START DATA FOR THIS EXERCISE

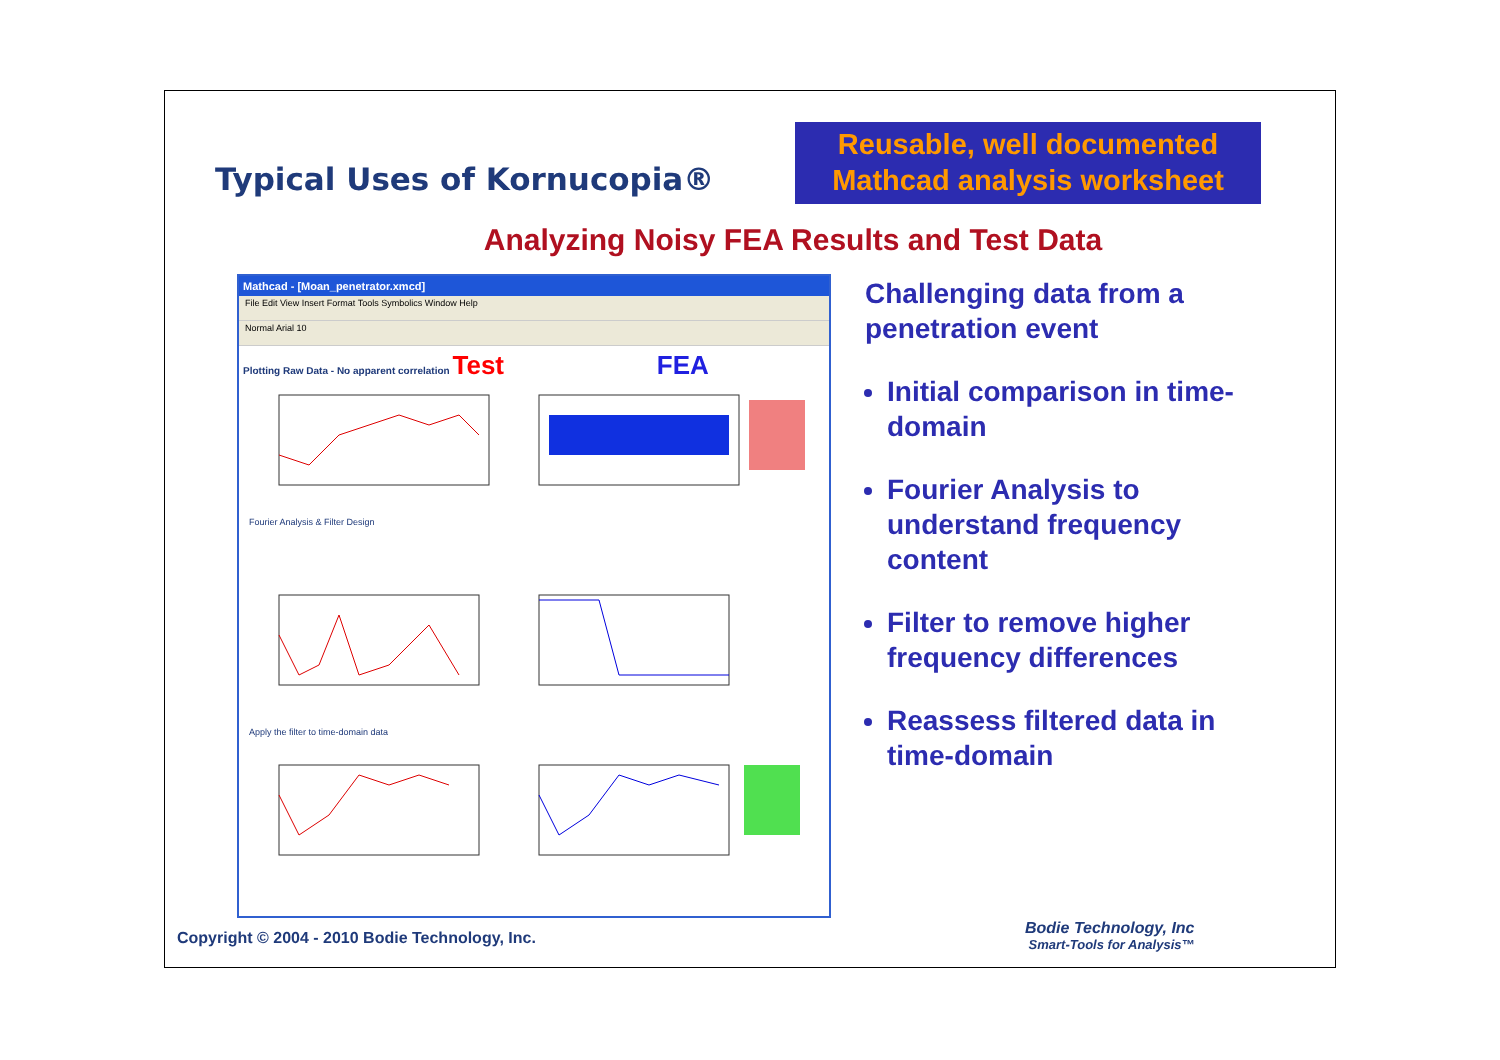Typical Uses of Kornucopia®
Reusable, well documented
Mathcad analysis worksheet
Analyzing Noisy FEA Results and Test Data
Mathcad - [Moan_penetrator.xmcd]
File Edit View Insert Format Tools Symbolics Window Help
Normal Arial 10
Plotting Raw Data - No apparent correlation Test FEA
Fourier Analysis & Filter Design
Apply the filter to time-domain data
Challenging data from a penetration event
Initial comparison in time-domain
Fourier Analysis to understand frequency content
Filter to remove higher frequency differences
Reassess filtered data in time-domain
Copyright © 2004 - 2010 Bodie Technology, Inc.
Bodie Technology, Inc
Smart-Tools for Analysis™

END DATA FOR THIS EXERCISE

Could you retype all the entries above exactly, without the pictures?

| EXERCISE SOLUTION |
Typical Uses of Kornucopia®
Reusable, well documented
Mathcad analysis worksheet
Analyzing Noisy FEA Results and Test Data
Mathcad - [Moan_penetrator.xmcd]
File Edit View Insert Format Tools Symbolics Window Help
Normal Arial 10
Plotting Raw Data - No apparent correlation Test FEA
Fourier Analysis & Filter Design
Apply the filter to time-domain data
Challenging data from a penetration event
Initial comparison in time-domain
Fourier Analysis to understand frequency content
Filter to remove higher frequency differences
Reassess filtered data in time-domain
Copyright © 2004 - 2010 Bodie Technology, Inc.
Bodie Technology, Inc
Smart-Tools for Analysis™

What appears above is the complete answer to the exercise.